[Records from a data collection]
------------------------------------------------
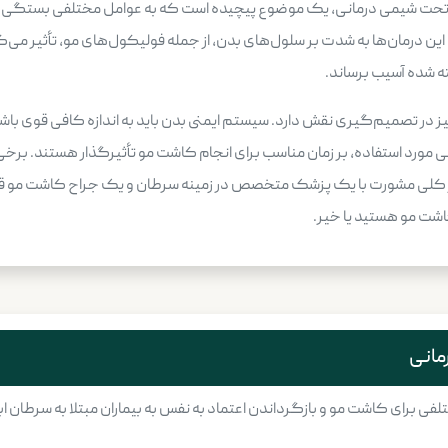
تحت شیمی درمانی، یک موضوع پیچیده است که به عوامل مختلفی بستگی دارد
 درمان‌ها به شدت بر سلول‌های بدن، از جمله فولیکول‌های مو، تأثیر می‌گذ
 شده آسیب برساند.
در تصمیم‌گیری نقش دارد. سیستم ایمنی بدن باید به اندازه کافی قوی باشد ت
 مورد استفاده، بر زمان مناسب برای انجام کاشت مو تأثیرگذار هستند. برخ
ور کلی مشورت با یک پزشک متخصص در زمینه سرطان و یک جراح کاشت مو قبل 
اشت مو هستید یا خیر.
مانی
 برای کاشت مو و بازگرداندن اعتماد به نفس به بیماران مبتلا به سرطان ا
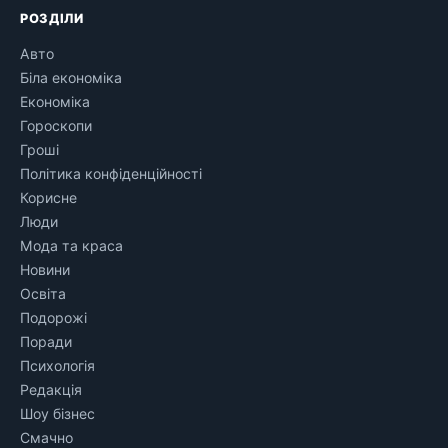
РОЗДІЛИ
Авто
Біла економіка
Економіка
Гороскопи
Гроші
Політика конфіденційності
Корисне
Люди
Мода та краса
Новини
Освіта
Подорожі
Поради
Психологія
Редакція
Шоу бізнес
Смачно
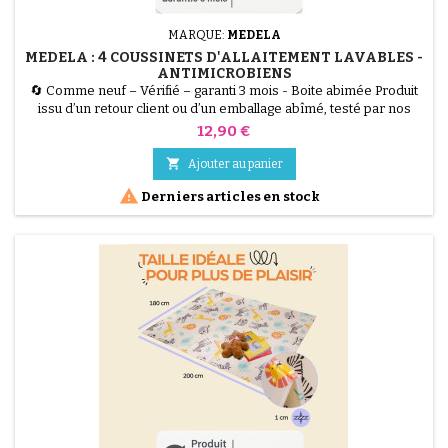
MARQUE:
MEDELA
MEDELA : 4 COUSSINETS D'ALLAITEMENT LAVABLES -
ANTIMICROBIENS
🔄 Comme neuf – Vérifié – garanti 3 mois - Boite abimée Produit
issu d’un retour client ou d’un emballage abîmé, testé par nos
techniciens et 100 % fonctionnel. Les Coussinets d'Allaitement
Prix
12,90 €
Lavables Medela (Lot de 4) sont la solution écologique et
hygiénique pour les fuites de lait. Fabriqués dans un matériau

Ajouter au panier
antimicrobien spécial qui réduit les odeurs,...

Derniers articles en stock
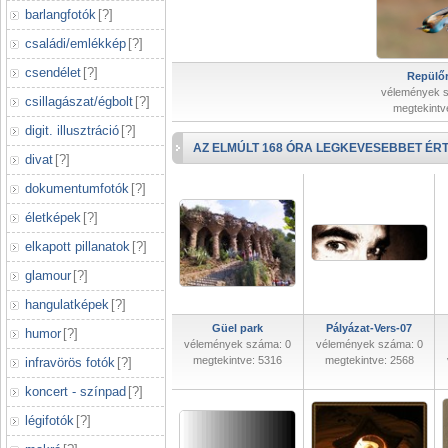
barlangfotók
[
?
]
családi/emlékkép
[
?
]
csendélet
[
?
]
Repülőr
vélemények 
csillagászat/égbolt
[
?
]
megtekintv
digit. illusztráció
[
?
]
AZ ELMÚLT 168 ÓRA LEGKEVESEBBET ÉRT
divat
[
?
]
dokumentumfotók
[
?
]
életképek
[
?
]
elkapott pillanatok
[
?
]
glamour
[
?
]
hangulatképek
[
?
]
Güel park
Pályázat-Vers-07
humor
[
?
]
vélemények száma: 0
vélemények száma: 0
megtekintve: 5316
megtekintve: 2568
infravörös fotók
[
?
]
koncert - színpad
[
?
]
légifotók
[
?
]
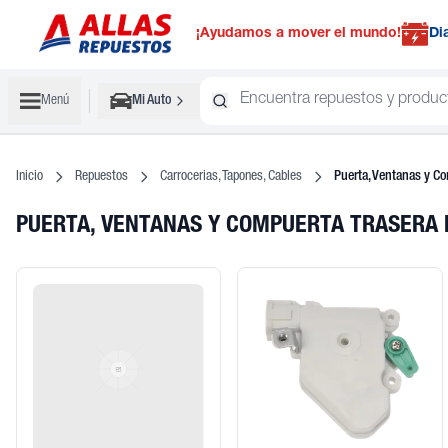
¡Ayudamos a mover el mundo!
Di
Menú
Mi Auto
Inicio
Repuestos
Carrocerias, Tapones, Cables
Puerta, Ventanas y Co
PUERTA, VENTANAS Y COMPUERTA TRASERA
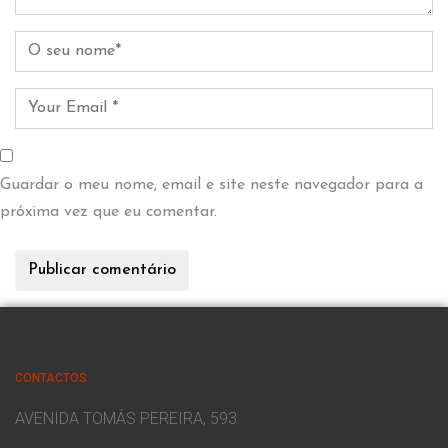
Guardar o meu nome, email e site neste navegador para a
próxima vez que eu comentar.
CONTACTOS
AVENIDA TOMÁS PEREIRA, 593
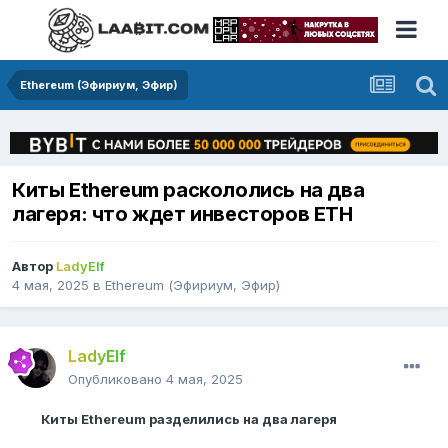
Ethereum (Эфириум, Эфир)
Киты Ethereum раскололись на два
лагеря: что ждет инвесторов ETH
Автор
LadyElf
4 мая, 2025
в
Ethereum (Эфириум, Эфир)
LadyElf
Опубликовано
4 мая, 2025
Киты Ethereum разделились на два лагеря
------------------------------------------------
__Written task__. Could you set down, word for word, the lines of the data from the line with "Guardar o meu" to the line with "AVENIDA TOMÁS PEREIRA, 593", including both of those lines?

__Result of the exercise__.
Guardar o meu nome, email e site neste navegador para a
próxima vez que eu comentar.
CONTACTOS
AVENIDA TOMÁS PEREIRA, 593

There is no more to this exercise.